Vietnam during the war
French photojournalist Marc Riboud may be best known for his 1967 photograph of teenage girl Jan Rose Kasmir holding up a chrysanthemum in peaceful opposition to the National Guard during an anti-Vietnam march. Riboud's reportage took him around the world, including Vietnam, where his images there reveal the lives of everyday citizens living through the war, and the quiet moments of shared human existence.
Limelight controversies
Raquel Welch was dubbed a bombshell of the 1960s and '70s, but she was also a mold-breaking actress who played self-assured female leads. In this image from Terry O'Neill, she is crucified in her fur bikini from the adventure-fantasy movie One Million Years B.C. (1966), likely a visual metaphor for the criticism she faced for her status as a sex symbol.
The late 1960s were a contentious time for boxer Muhammad Ali. In 1967, he refused to serve in the Vietnam War, and he was stripped of his 1964 heavyweight title and arrested, though he was eventually cleared in 1971. William Klein's sports doc The Greatest 1964-1974 (1974) showed the GOAT as he navigated a turbulent decade.
"Black is Beautiful" becomes a mantra
During Civil Rights-era America, the empowering phrase "Black is beautiful" entered the zeitgeist.

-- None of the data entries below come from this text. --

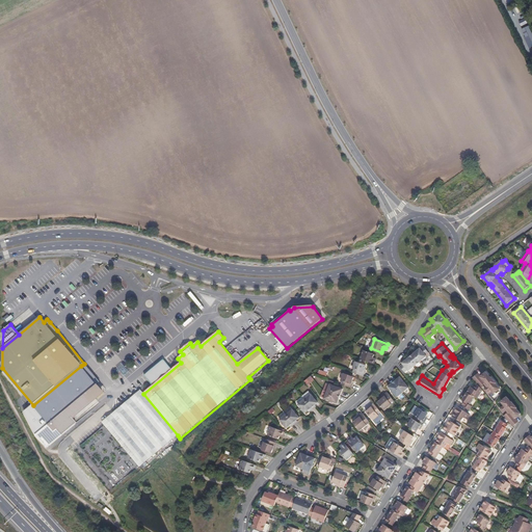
[(407,369),(426,353),(425,352),(428,350),(423,345),(420,347),(419,346),(401,362),(402,363),(399,365),(404,370),(407,368),(407,369)]
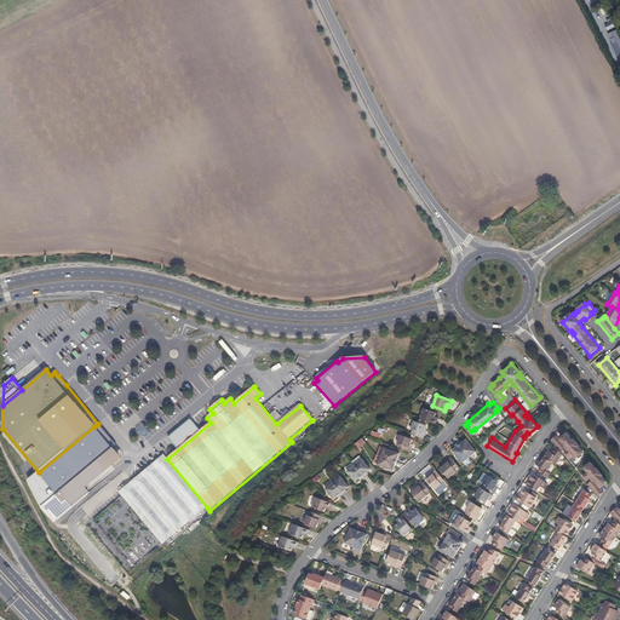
[(419,418),(436,424),(438,419),(434,418),(435,415),(436,412),(424,407),(419,418)]
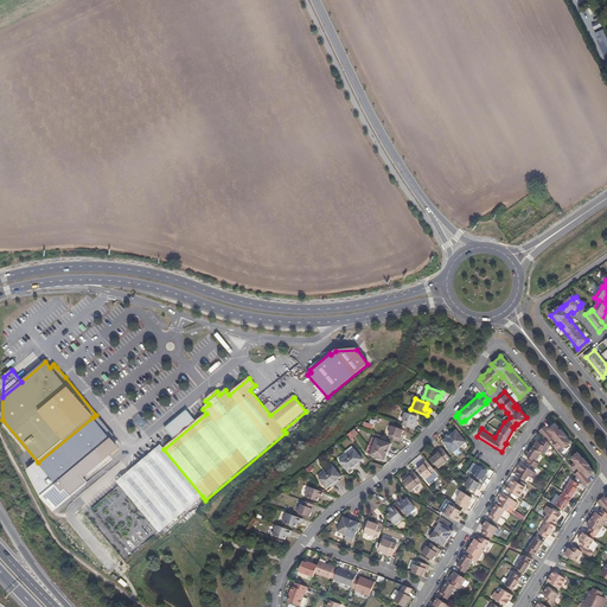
[(403,425),(415,429),(416,423),(415,422),(416,420),(417,416),(406,411),(403,420),(404,421),(403,425)]
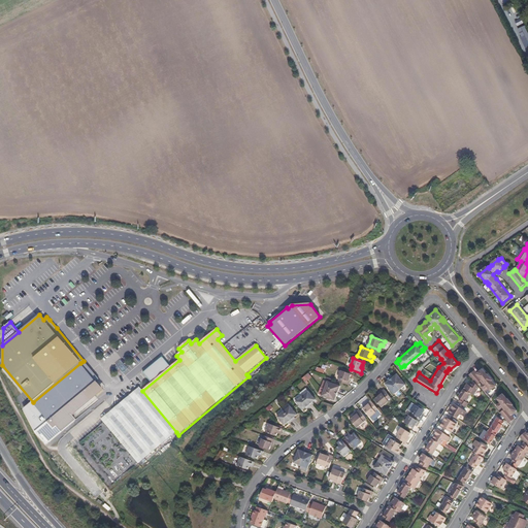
[(100,380),(84,361),(80,363),(33,402),(31,404),(28,406),(26,407),(32,426),(47,446),(63,432),(75,421),(70,416),(102,389),(97,383),(100,380)]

Photographer Kwame Brathwaite championed the mantra, helping to usher in an era of confident and visible black beauty, from celebrity portraiture to beauty pageants in Harlem.
The original smart kitchen-sort of
Neiman Marcus promised to revolutionize the kitchen with the Honeywell kitchen computer, but the 100-pound machine cost $10,000 and required some serious engineering chops. The department store didn't sell a single unit, despite adding it to its recommended holiday gift list, but Honeywell would later be instrumental in powering the predecessor to the modern internet.